[Given material Boundary: Start]

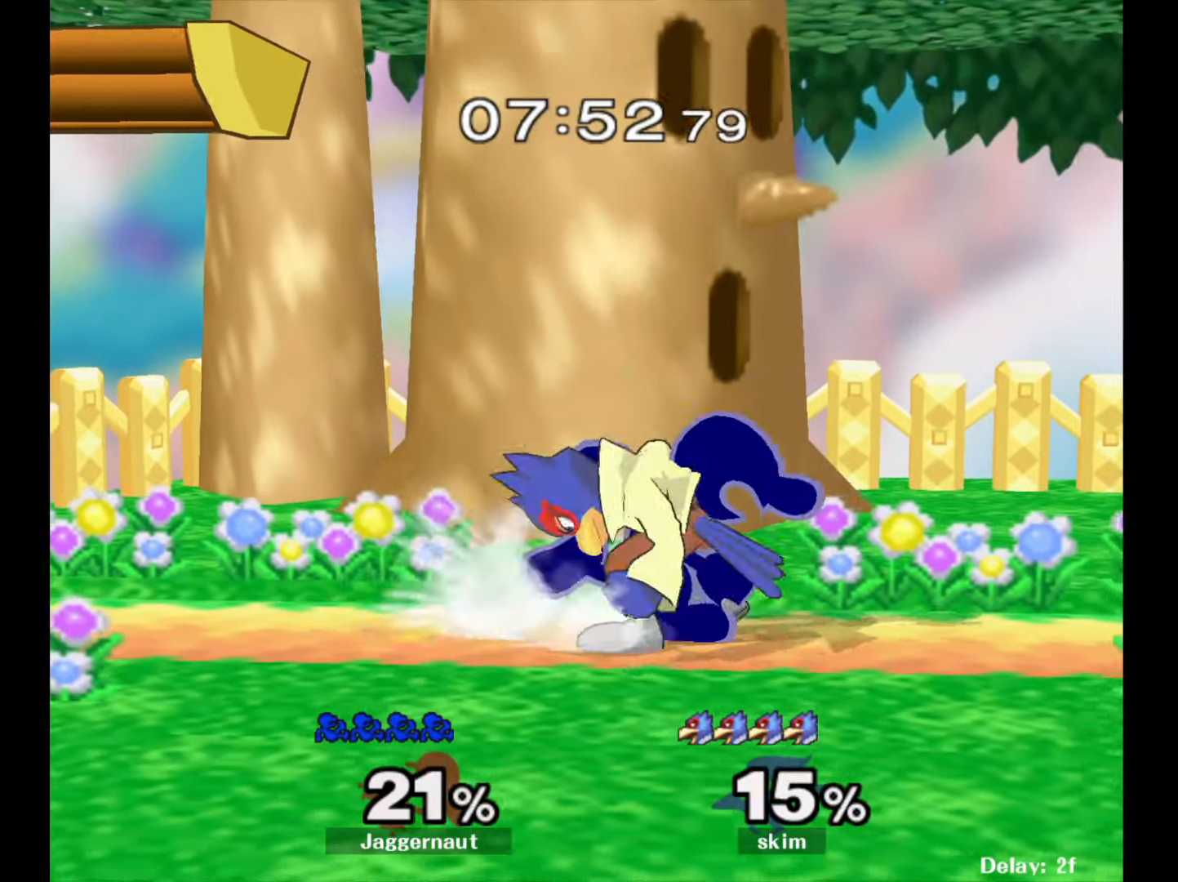
{"buttons": ["R1"], "left_stick": "center", "right_stick": "center", "events": [[83, "Z", "down"], [167, "Z", "up"], [183, "left_stick", "up-left"], [233, "left_stick", "left"], [367, "left_stick", "center"], [483, "R1", "down"]]}
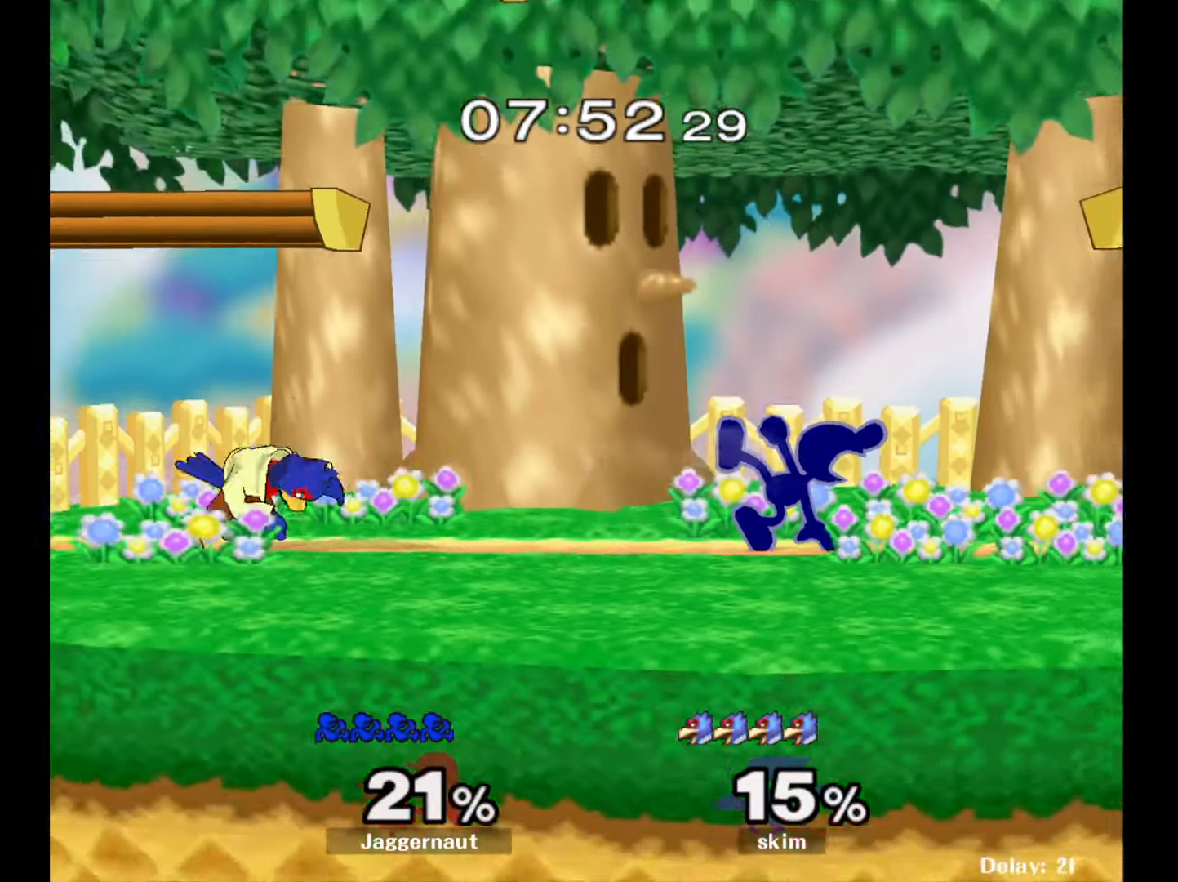
{"buttons": [], "left_stick": "left", "right_stick": "center", "events": [[183, "R1", "up"], [183, "Y", "down"], [283, "left_stick", "left"], [400, "Y", "up"]]}
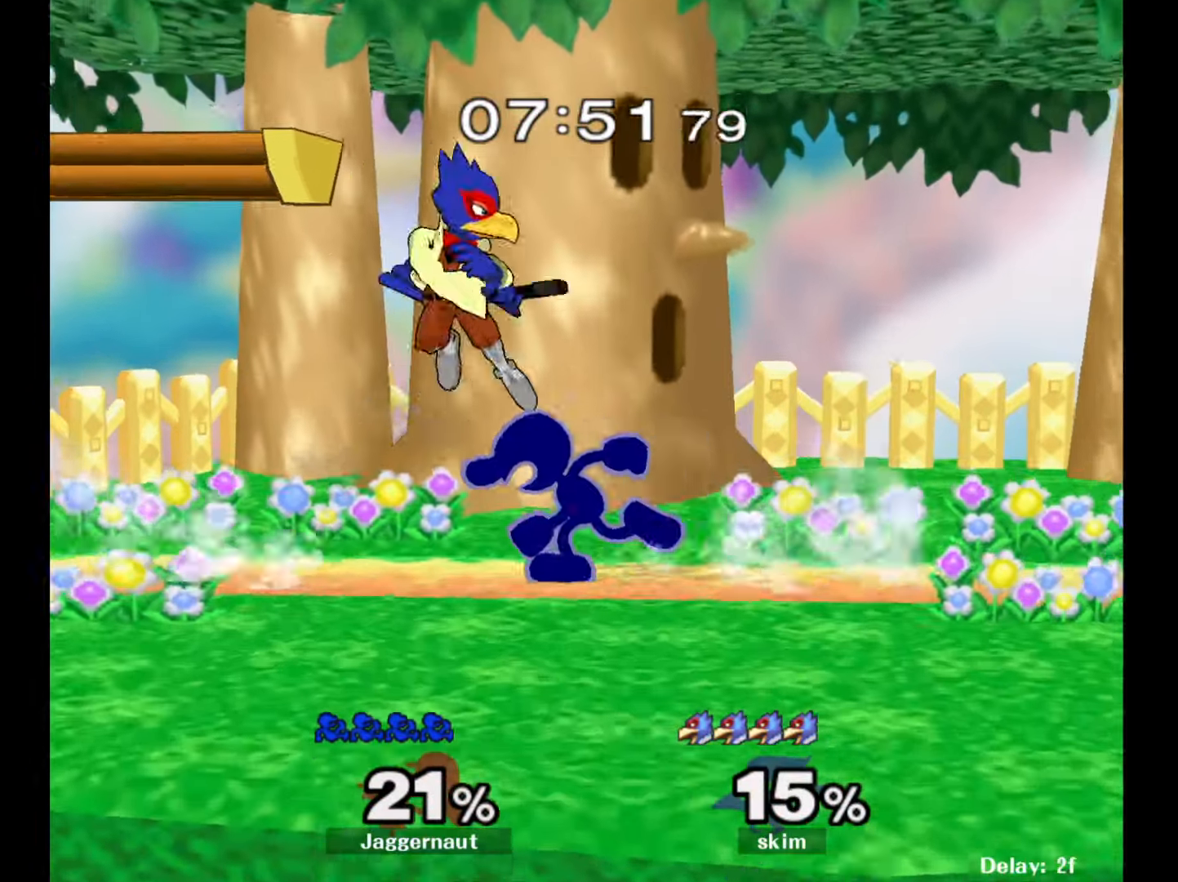
{"buttons": [], "left_stick": "right", "right_stick": "center", "events": [[233, "left_stick", "right"], [250, "Y", "down"], [283, "Y", "up"], [383, "A", "down"], [500, "A", "up"]]}
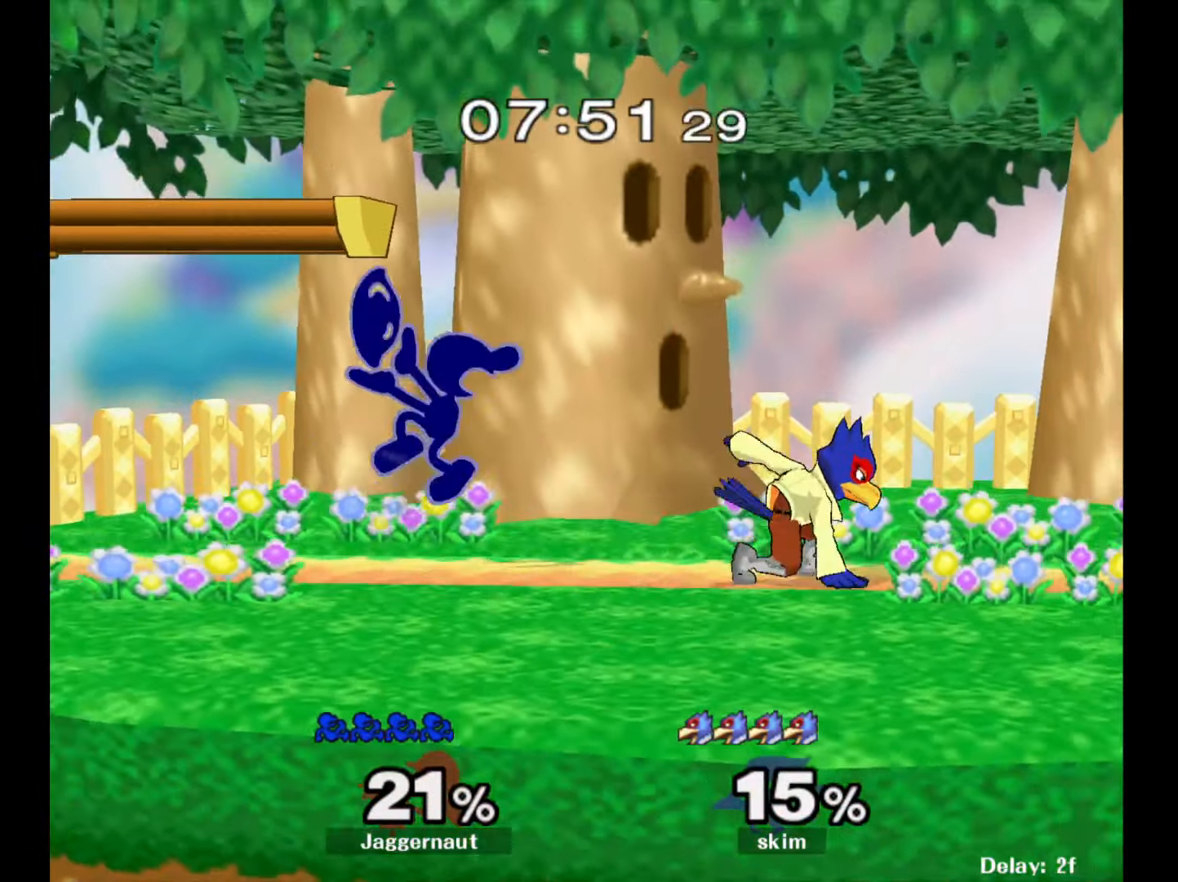
{"buttons": ["R1"], "left_stick": "right", "right_stick": "center", "events": [[367, "R1", "down"]]}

[Given material Boundary: End]

* What to do
Write the data above out exactly. Leave out any pictures.

* Task response
{"buttons": ["R1"], "left_stick": "center", "right_stick": "center", "events": [[83, "Z", "down"], [167, "Z", "up"], [183, "left_stick", "up-left"], [233, "left_stick", "left"], [367, "left_stick", "center"], [483, "R1", "down"]]}
{"buttons": [], "left_stick": "left", "right_stick": "center", "events": [[183, "R1", "up"], [183, "Y", "down"], [283, "left_stick", "left"], [400, "Y", "up"]]}
{"buttons": [], "left_stick": "right", "right_stick": "center", "events": [[233, "left_stick", "right"], [250, "Y", "down"], [283, "Y", "up"], [383, "A", "down"], [500, "A", "up"]]}
{"buttons": ["R1"], "left_stick": "right", "right_stick": "center", "events": [[367, "R1", "down"]]}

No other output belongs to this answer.